Exercise aim: When you come to a picture, pass over it, and set down the entries below exactly.

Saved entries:
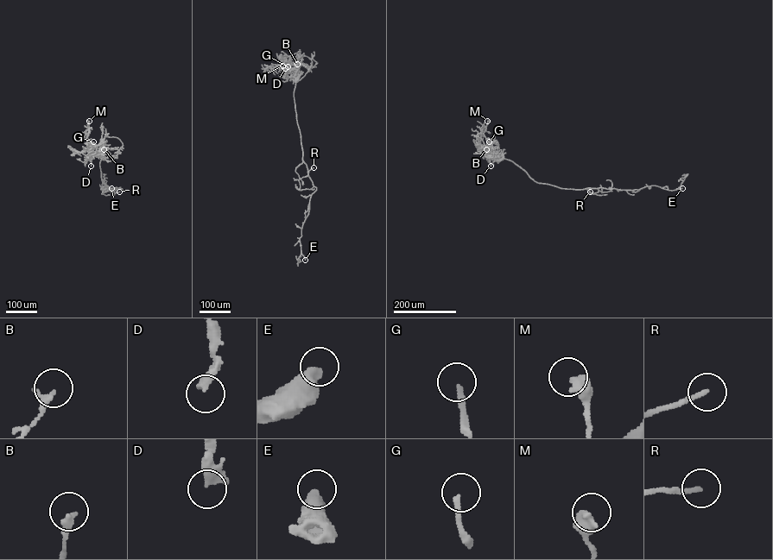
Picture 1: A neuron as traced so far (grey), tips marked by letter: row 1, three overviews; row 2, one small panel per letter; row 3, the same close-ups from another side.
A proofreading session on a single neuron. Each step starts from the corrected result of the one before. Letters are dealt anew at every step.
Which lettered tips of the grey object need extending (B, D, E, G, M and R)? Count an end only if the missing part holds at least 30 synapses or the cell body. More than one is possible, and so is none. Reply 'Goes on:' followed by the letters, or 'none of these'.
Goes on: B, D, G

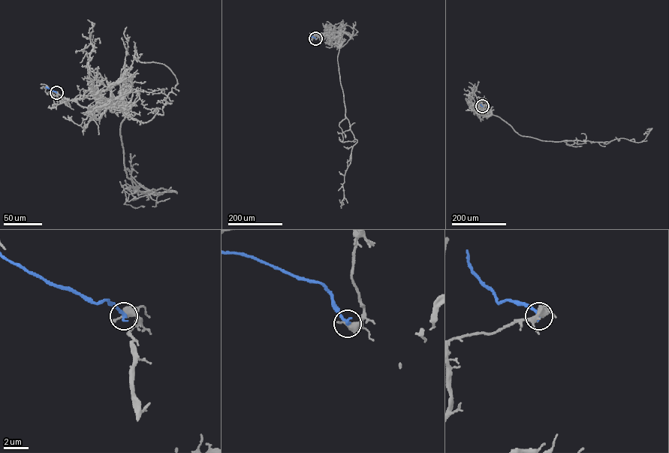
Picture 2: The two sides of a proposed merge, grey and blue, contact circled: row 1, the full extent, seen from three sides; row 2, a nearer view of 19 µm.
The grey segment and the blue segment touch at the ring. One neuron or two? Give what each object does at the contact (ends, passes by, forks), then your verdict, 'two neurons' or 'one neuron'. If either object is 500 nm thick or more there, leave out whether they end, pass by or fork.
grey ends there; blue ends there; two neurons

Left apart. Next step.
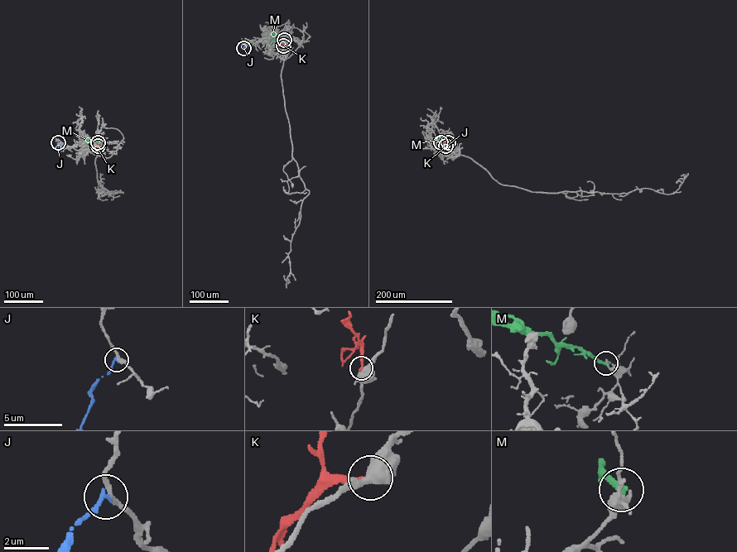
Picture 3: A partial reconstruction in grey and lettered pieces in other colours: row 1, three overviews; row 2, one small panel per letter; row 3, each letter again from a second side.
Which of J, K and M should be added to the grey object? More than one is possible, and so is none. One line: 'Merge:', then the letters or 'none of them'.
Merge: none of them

Result for this task:
Picture 1: A neuron as traced so far (grey), tips marked by letter: row 1, three overviews; row 2, one small panel per letter; row 3, the same close-ups from another side.
A proofreading session on a single neuron. Each step starts from the corrected result of the one before. Letters are dealt anew at every step.
Which lettered tips of the grey object need extending (B, D, E, G, M and R)? Count an end only if the missing part holds at least 30 synapses or the cell body. More than one is possible, and so is none. Reply 'Goes on:' followed by the letters, or 'none of these'.
Goes on: B, D, G

Picture 2: The two sides of a proposed merge, grey and blue, contact circled: row 1, the full extent, seen from three sides; row 2, a nearer view of 19 µm.
The grey segment and the blue segment touch at the ring. One neuron or two? Give what each object does at the contact (ends, passes by, forks), then your verdict, 'two neurons' or 'one neuron'. If either object is 500 nm thick or more there, leave out whether they end, pass by or fork.
grey ends there; blue ends there; two neurons

Left apart. Next step.
Picture 3: A partial reconstruction in grey and lettered pieces in other colours: row 1, three overviews; row 2, one small panel per letter; row 3, each letter again from a second side.
Which of J, K and M should be added to the grey object? More than one is possible, and so is none. One line: 'Merge:', then the letters or 'none of them'.
Merge: none of them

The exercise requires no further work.